WHAT YOU ARE ASKED TO DO.
Copy out all lines in the material below that contain the string "rollup".

PROVIDED DATA.
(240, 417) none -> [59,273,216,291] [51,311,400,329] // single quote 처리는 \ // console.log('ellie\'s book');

--

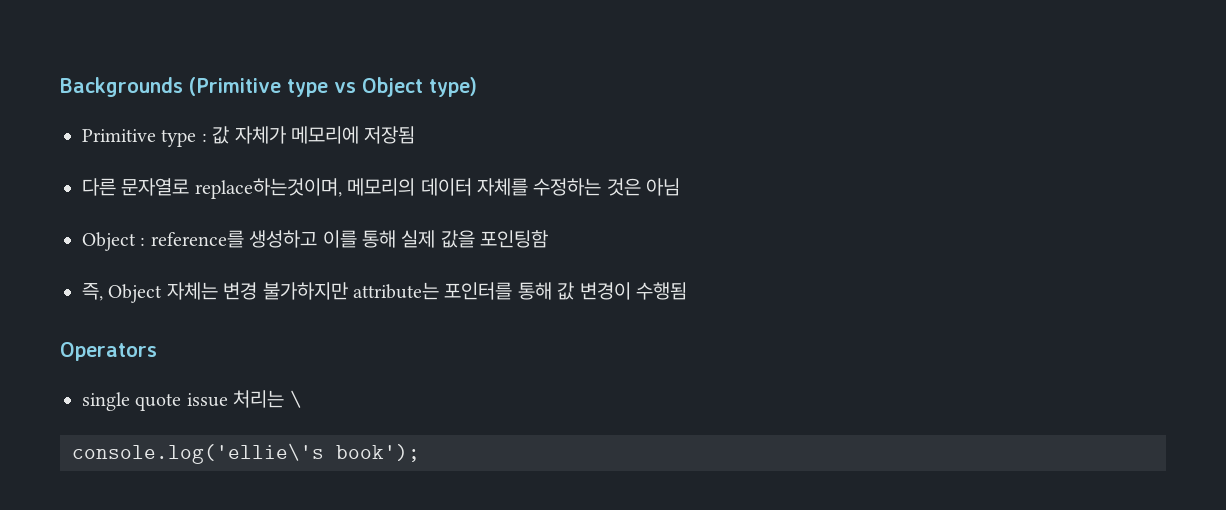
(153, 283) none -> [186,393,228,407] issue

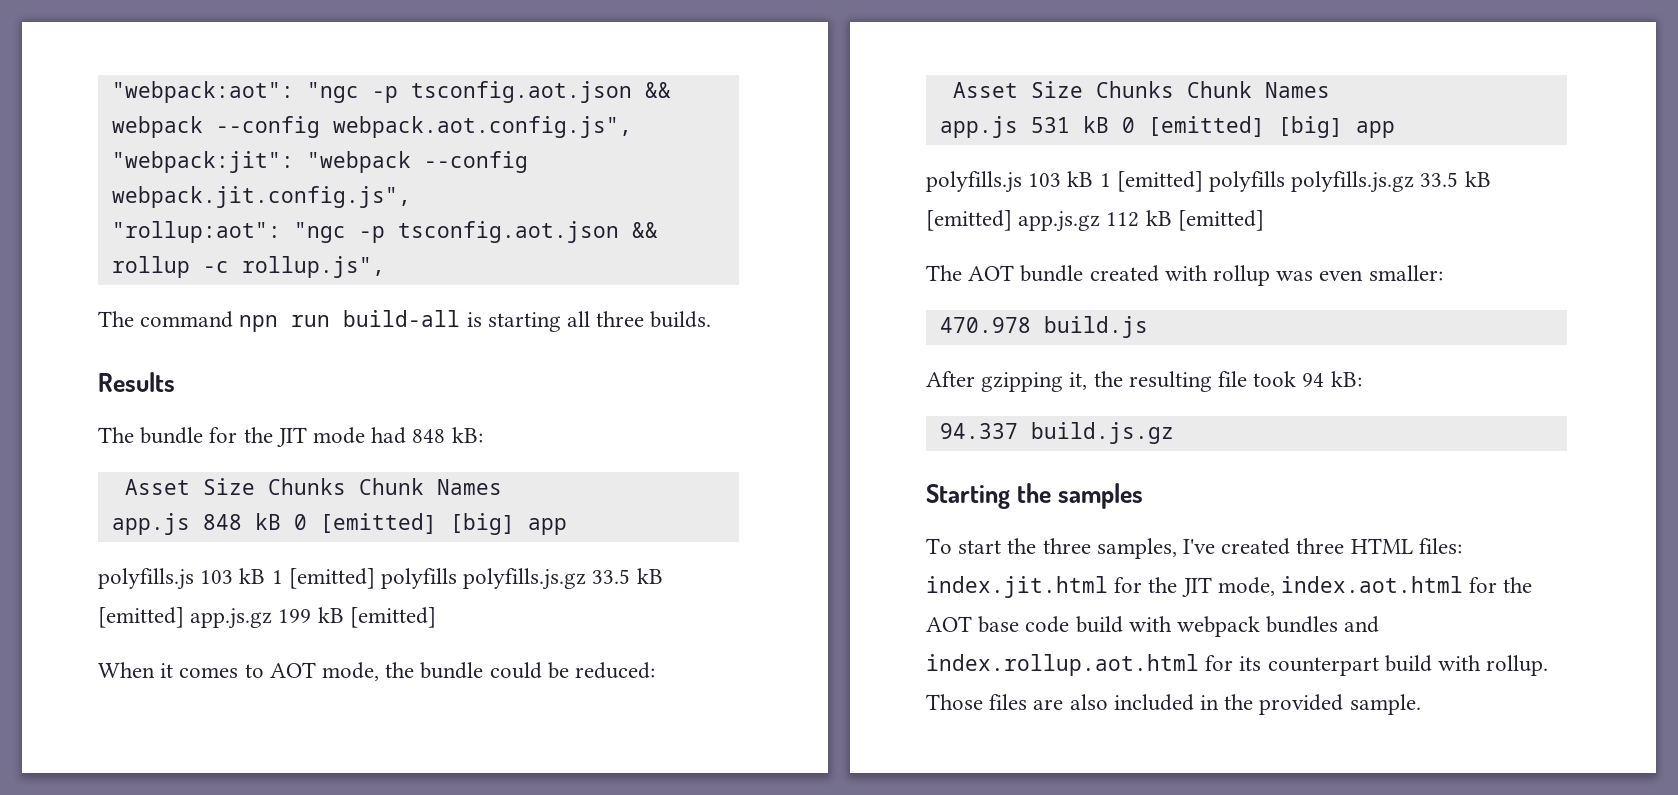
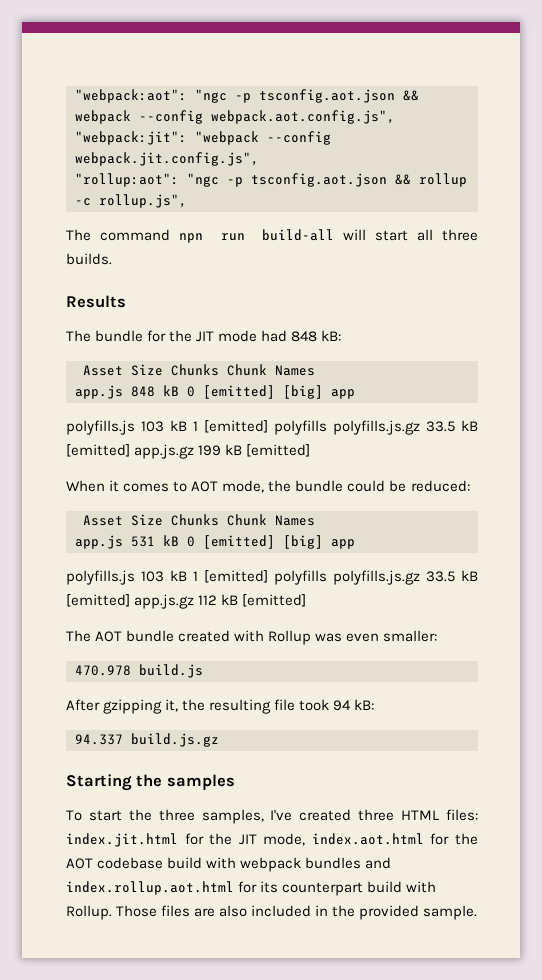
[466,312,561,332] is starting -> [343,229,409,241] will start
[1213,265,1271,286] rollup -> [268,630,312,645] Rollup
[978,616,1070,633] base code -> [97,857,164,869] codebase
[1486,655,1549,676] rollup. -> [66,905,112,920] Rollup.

...

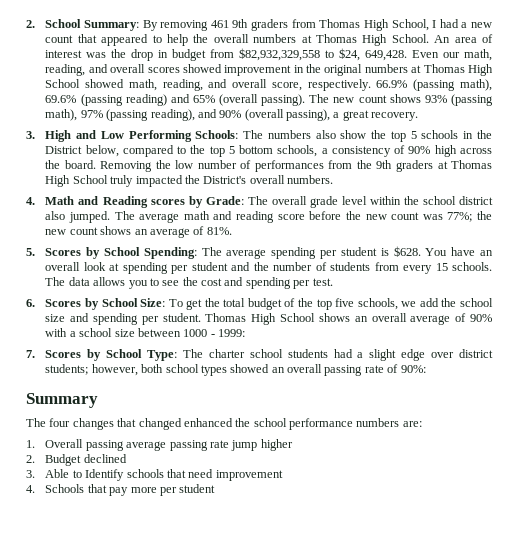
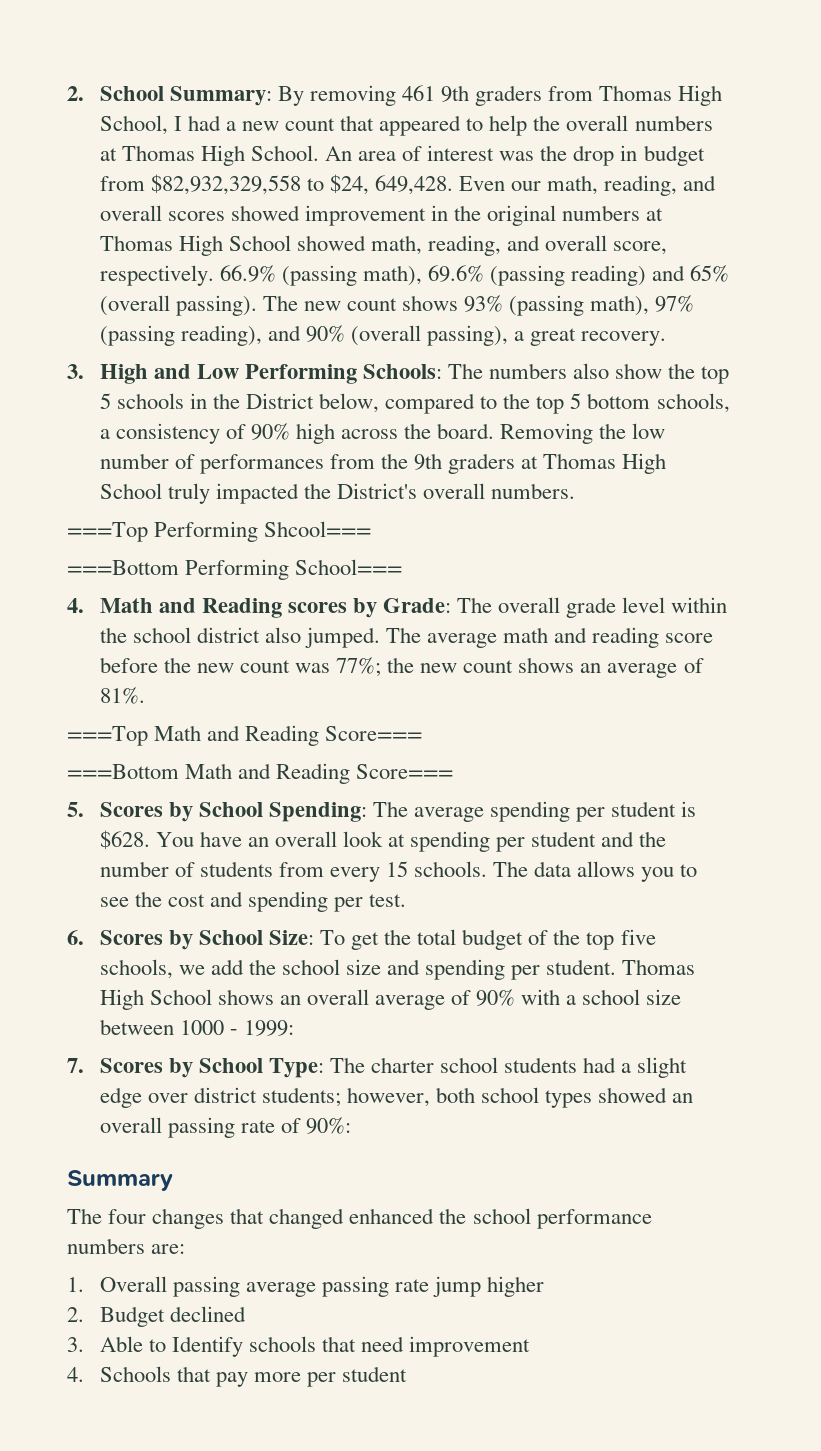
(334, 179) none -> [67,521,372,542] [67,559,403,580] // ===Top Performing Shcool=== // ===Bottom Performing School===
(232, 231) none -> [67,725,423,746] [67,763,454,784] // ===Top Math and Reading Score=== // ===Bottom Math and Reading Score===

RESULT OF THIS TASK.
[1213,265,1271,286] rollup -> [268,630,312,645] Rollup
[1486,655,1549,676] rollup. -> [66,905,112,920] Rollup.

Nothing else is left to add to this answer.